The feeling of standing at the edge of something I couldn't see the bottom of.
When I woke, the sun was already high, spilling pale light across the room. For a moment, I felt almost normal.
Then my phone buzzed.
One message.
From a number I hadn't blocked — not because I wanted to keep it, but because blocking felt like acknowledging something I didn't want to name.
Elias:
I won't call again.
I stared at the screen, my chest tightening.
Another message followed almost immediately.
Elias:
I needed you to know that.
I didn't reply.
Minutes passed. Then more.
The typing bubble never appeared.
That should have relieved me.
Instead, a strange sense of loss settled in — quiet, unwelcome.
---
That afternoon, I returned to the café.
Not because I expected to see him.
Because I wanted to prove something to myself.
The place was just as it always was — warm, familiar, filled with the low hum of conversation and the smell of coffee. I ordered my drink and took a seat near the window, choosing the table deliberately.
Control, I reminded myself.
This is what control looks like.
I stayed longer than usual.
Long enough to notice the way the light shifted. Long enough to finish my coffee and order another. Long enough for the tension in my shoulders to ease.
Maybe this really was over.
Then I noticed the empty chair across from me.
Not because someone was standing there.
Because no one was.
And yet, the space felt… occupied.
I shook my head, annoyed at myself.
That's when I saw the reflection in the window.
Not his face.
His silhouette.
Across the street.
Standing beneath the shade of a tree, phone in hand, posture relaxed.
He wasn't looking at me.
He was looking at the café.
My breath caught.
I turned sharply, scanning the street outside.
There he was.
Exactly where the reflection had been.
He didn't move when our eyes met.
Didn't wave.
Didn't smile.
Didn't cross the street.
He stayed where he was.
Respecting the distance.
Holding it.
My heart pounded, confusion tangling with something deeper — something that felt dangerously close to relief.
I stood, my legs unsteady, and walked to the door.
He didn't approach.
He waited.
I stepped outside, the bell chiming softly behind me.
The street noise rushed back in, grounding and overwhelming all at once.
"You said you wouldn't call," I said, my voice steadier than I felt.
"I didn't," he replied calmly.
"You said you wouldn't—"
"I said I wouldn't call again," he corrected gently. "I didn't say I wouldn't be near."
Anger flared, sharp and immediate. "That's not better."
"No," he agreed. "It's different."
I crossed my arms, creating a barrier I didn't fully believe in. "You're doing this on purpose."
"Yes."
The honesty disarmed me.
"Why?" I asked.
He studied me for a moment — not my face, but the way I stood.
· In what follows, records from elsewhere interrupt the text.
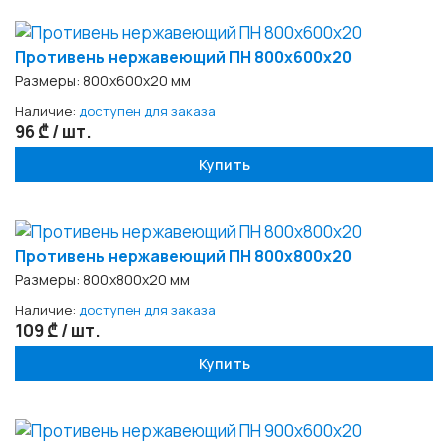
Противень нержавеющий ПН 800х600х20
Размеры: 800х600х20 мм
Наличие:
доступен для заказа
96 ₾ / шт.
Купить
Противень нержавеющий ПН 800х800x20
Размеры: 800х800x20 мм
Наличие:
доступен для заказа
109 ₾ / шт.
Купить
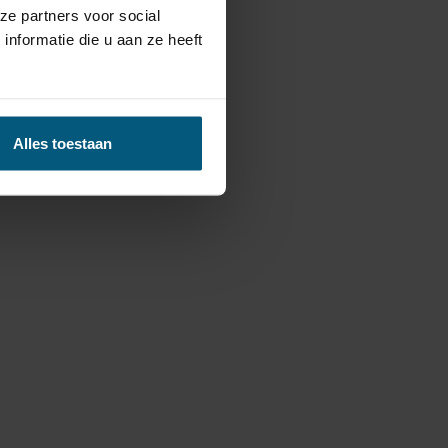
ze partners voor social
nformatie die u aan ze heeft
Alles toestaan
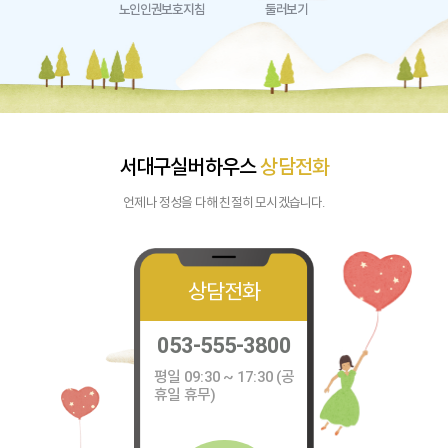
노인인권보호지침
둘러보기
서대구실버하우스
상담전화
언제나 정성을 다해 친절히 모시겠습니다.
상담전화
053-555-3800
평일 09:30 ~ 17:30 (공
휴일 휴무)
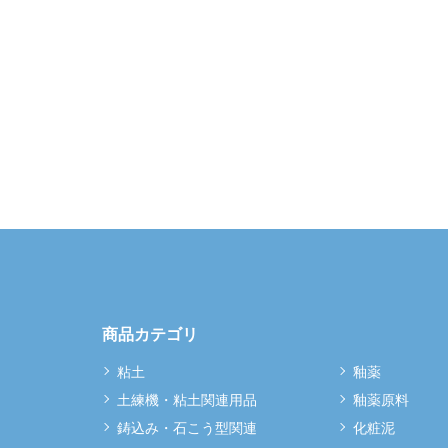
商品カテゴリ
粘土
釉薬
土練機・粘土関連用品
釉薬原料
鋳込み・石こう型関連
化粧泥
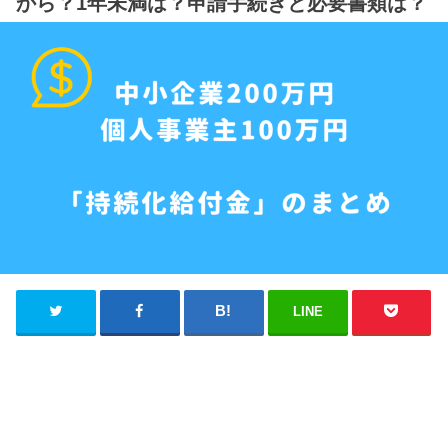
から？1年未満は？申請手続きと必要書類は？
LINE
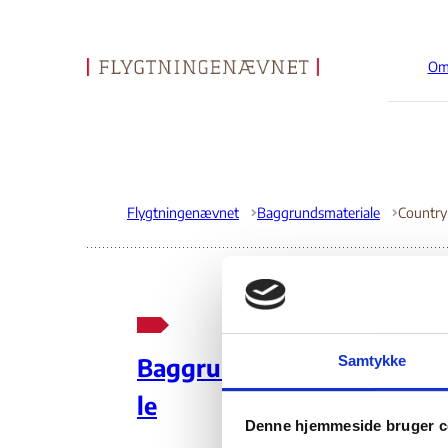
Om
Gå til forsiden
Flygtningenævnet
Baggrundsmateriale
Co
Samtykke
Baggrundsmateria
Ri
le
Denne hjemmeside bruger c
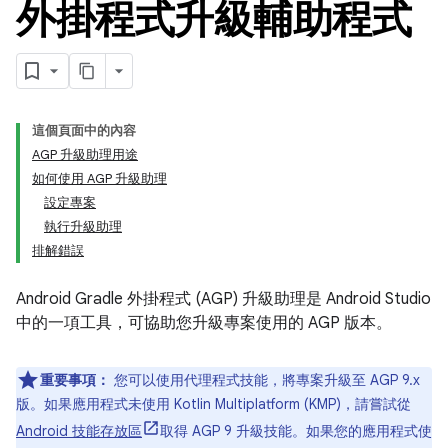
外掛程式升級輔助程式
這個頁面中的內容
AGP 升級助理用途
如何使用 AGP 升級助理
設定專案
執行升級助理
排解錯誤
Android Gradle 外掛程式 (AGP) 升級助理是 Android Studio
中的一項工具，可協助您升級專案使用的 AGP 版本。
重要事項：
您可以使用代理程式技能，將專案升級至 AGP 9.x
版。如果應用程式未使用 Kotlin Multiplatform (KMP)，請嘗試從
Android 技能存放區
取得 AGP 9 升級技能。如果您的應用程式使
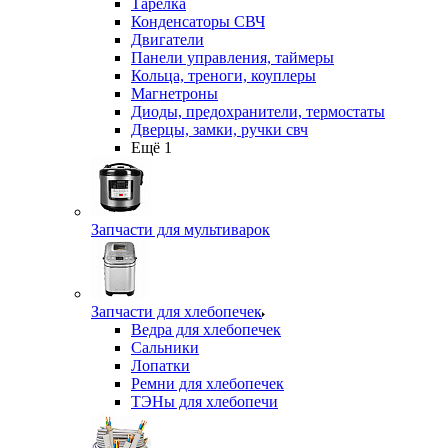
Тарелка
Конденсаторы СВЧ
Двигатели
Панели управления, таймеры
Кольца, треноги, коуплеры
Магнетроны
Диоды, предохранители, термостаты
Дверцы, замки, ручки свч
Ещё 1
Запчасти для мультиварок
Запчасти для хлебопечек
Ведра для хлебопечек
Сальники
Лопатки
Ремни для хлебопечек
ТЭНы для хлебопечи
The tension in my shoulders. The distance I kept even now.
"I wanted to see if you'd come out on your own," he said. "You did."
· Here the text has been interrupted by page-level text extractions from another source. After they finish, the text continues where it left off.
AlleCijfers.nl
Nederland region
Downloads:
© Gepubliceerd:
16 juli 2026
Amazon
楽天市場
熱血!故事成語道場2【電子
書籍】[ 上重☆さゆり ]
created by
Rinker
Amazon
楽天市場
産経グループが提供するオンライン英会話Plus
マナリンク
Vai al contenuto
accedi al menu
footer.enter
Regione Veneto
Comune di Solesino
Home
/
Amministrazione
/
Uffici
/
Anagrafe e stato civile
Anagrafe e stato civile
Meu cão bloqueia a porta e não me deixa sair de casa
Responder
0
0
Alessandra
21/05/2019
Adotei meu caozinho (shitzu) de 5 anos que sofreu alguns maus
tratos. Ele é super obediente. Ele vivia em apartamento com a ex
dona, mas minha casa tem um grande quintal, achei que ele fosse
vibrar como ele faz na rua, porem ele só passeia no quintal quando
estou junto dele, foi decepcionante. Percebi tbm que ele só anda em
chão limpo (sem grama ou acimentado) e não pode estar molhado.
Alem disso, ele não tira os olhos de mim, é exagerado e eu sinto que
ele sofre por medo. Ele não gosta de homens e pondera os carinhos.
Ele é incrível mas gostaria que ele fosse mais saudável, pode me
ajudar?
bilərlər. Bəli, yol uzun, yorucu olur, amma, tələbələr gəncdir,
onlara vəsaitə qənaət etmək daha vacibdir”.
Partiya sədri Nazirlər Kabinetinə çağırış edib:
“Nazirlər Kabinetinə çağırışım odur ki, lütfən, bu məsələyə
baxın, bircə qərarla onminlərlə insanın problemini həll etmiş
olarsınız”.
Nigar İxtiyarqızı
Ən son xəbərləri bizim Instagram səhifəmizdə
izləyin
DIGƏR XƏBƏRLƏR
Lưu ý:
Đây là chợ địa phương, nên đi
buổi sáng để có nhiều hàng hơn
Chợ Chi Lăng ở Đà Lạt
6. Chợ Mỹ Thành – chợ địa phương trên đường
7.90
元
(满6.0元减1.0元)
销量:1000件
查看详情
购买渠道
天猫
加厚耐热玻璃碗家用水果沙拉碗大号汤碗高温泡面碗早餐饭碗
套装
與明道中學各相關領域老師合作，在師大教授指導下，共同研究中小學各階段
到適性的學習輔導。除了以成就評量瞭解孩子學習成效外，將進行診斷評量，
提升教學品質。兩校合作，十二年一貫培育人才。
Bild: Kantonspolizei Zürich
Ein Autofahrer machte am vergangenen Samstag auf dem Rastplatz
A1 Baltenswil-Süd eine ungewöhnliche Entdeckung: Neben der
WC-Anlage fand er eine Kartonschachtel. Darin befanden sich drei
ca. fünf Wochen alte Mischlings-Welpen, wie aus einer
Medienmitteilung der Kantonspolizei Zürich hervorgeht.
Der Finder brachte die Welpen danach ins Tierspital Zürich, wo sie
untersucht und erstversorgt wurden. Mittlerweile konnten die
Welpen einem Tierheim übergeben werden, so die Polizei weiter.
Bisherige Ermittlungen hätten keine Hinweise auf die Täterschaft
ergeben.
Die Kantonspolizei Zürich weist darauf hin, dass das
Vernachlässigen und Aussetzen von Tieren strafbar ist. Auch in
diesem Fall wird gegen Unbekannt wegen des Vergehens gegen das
"That doesn't mean anything."
"It means you weren't afraid," he replied. "Just unsettled."
I hated that he was right.
"You can't keep appearing like this," I said. "You don't get to decide when I see you."
"I know," he said quietly. "That's why I stayed over here."
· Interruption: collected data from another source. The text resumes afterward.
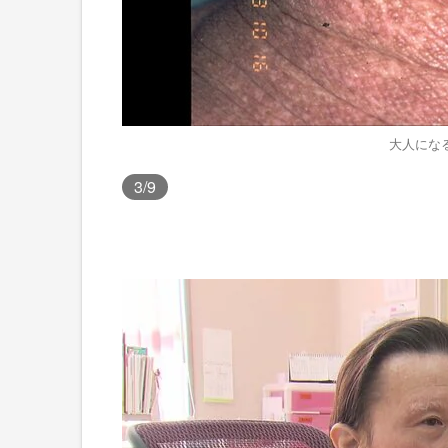
大人にな
3
/9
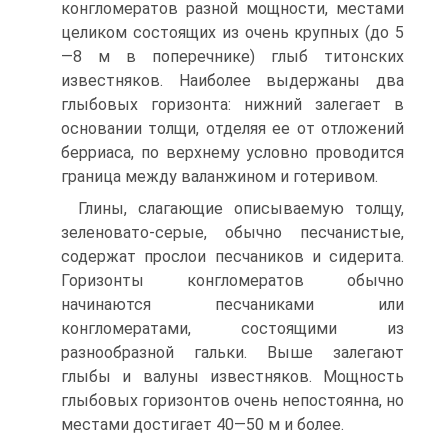
конгломератов разной мощности, местами
целиком состоящих из очень крупных (до 5
—8 м в поперечнике) глыб титонских
известняков. Наиболее выдержаны два
глыбовых горизонта: нижний залегает в
основании толщи, отделяя ее от отложений
берриаса, по верхнему условно проводится
граница между валанжином и готеривом.
Глины, слагающие описываемую толщу,
зеленовато-серые, обычно песчанистые,
содержат прослои песчаников и сидерита.
Горизонты кон­гломератов обычно
начинаются песчаниками или
конгломератами, со­стоящими из
разнообразной гальки. Выше залегают
глыбы и валуны известняков. Мощность
глыбовых горизонтов очень непостоянна, но
местами достигает 40—50 м и более.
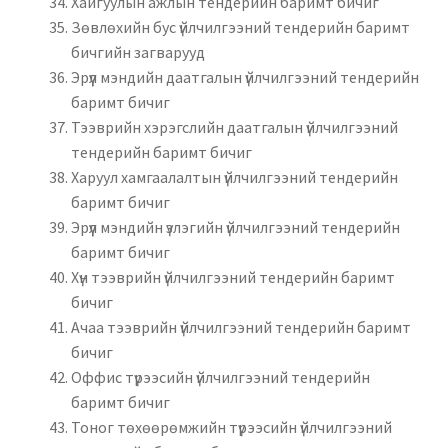
Хайгуулын ажлын тендерийн баримт бичиг
Зөвлөхийн бус үйлчилгээний тендерийн баримт
бичгийн загварууд
Эрүүл мэндийн даатгалын үйлчилгээний тендерийн
баримт бичиг
Тээврийн хэрэгслийн даатгалын үйлчилгээний
тендерийн баримт бичиг
Харуул хамгаалалтын үйлчилгээний тендерийн
баримт бичиг
Эрүүл мэндийн үзлэгийн үйлчилгээний тендерийн
баримт бичиг
Хүн тээврийн үйлчилгээний тендерийн баримт
бичиг
Ачаа тээврийн үйлчилгээний тендерийн баримт
бичиг
Оффис түрээсийн үйлчилгээний тендерийн
баримт бичиг
Тоног төхөөрөмжийн түрээсийн үйлчилгээний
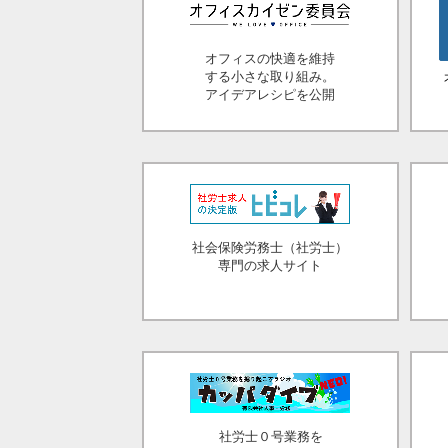
オフィスの快適を維持
する小さな取り組み。
アイデアレシピを公開
社会保険労務士（社労士）
専門の求人サイト
社労士０号業務を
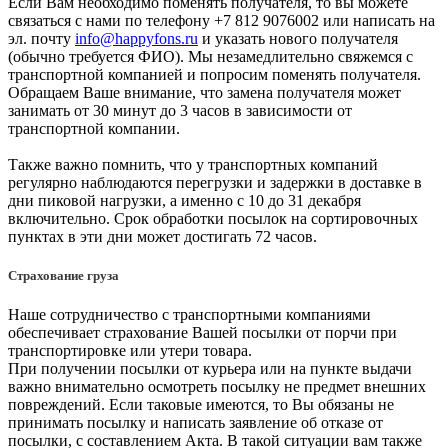
Если Вам необходимо поменять получателя, то вы можете
связаться с нами по телефону +7 812 9076002 или написать на
эл. почту
info@happyfons.ru
и указать нового получателя
(обычно требуется ФИО). Мы незамедлительно свяжемся с
транспортной компанией и попросим поменять получателя.
Обращаем Ваше внимание, что замена получателя может
занимать от 30 минут до 3 часов в зависимости от
транспортной компании.
Также важно помнить, что у транспортных компаний
регулярно наблюдаются перегрузки и задержки в доставке в
дни пиковой нагрузки, а именно с 10 до 31 декабря
включительно. Срок обработки посылок на сортировочных
пунктах в эти дни может достигать 72 часов.
Страхование груза
Наше сотрудничество с транспортными компаниями
обеспечивает страхование Вашей посылки от порчи при
транспортировке или утери товара.
При получении посылки от курьера или на пункте выдачи
важно внимательно осмотреть посылку не предмет внешних
повреждений. Если таковые имеются, то Вы обязаны не
принимать посылку и написать заявление об отказе от
посылки, с составлением Акта. В такой ситуации вам также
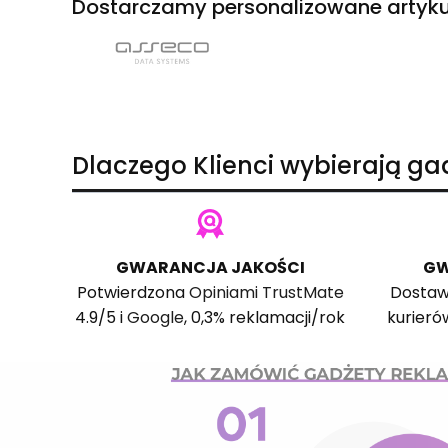
Dostarczamy personalizowane artyku
Dlaczego Klienci wybierają g
GWARANCJA JAKOŚCI
GW
Potwierdzona
Opiniami TrustMate
Dostaw
4.9/5 i
Google
, 0,3% reklamacji/rok
kurieró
He gestured vaguely to the space between us.
"I'm not crossing it."
The restraint caught me off guard.
"You expect credit for that?"
"No," he said. "I expect you to notice."
Silence settled, thick but not uncomfortable.
"I'm not asking you to trust me," he continued. "I'm asking you to decide."
"Decide what?"
"Whether you want me gone," he said simply. "Or just at a distance."
My pulse quickened.
"You're making this sound like a choice," I said.
"It is," he replied. "I won't take a step you don't allow."
The air felt heavier, charged with possibility.
"And if I say I want you gone?" I asked.
He held my gaze steadily. "Then I won't be here tomorrow."
The certainty in his voice made my stomach twist.
I believed him.
That terrified me more than any threat could have.
I looked away first.
"I need time," I said.
He nodded once. "Take it."
No argument.
No pressure.
He turned and walked away, disappearing into the flow of the street without looking back.
I stood there long after he was gone, my thoughts racing, my emotions tangled beyond easy explanation.
Because for the first time since this began, the truth was unavoidable.
He wasn't forcing his way into my life.
He was waiting for me to decide how close I would let him stand.
And I didn't know which answer scared me more.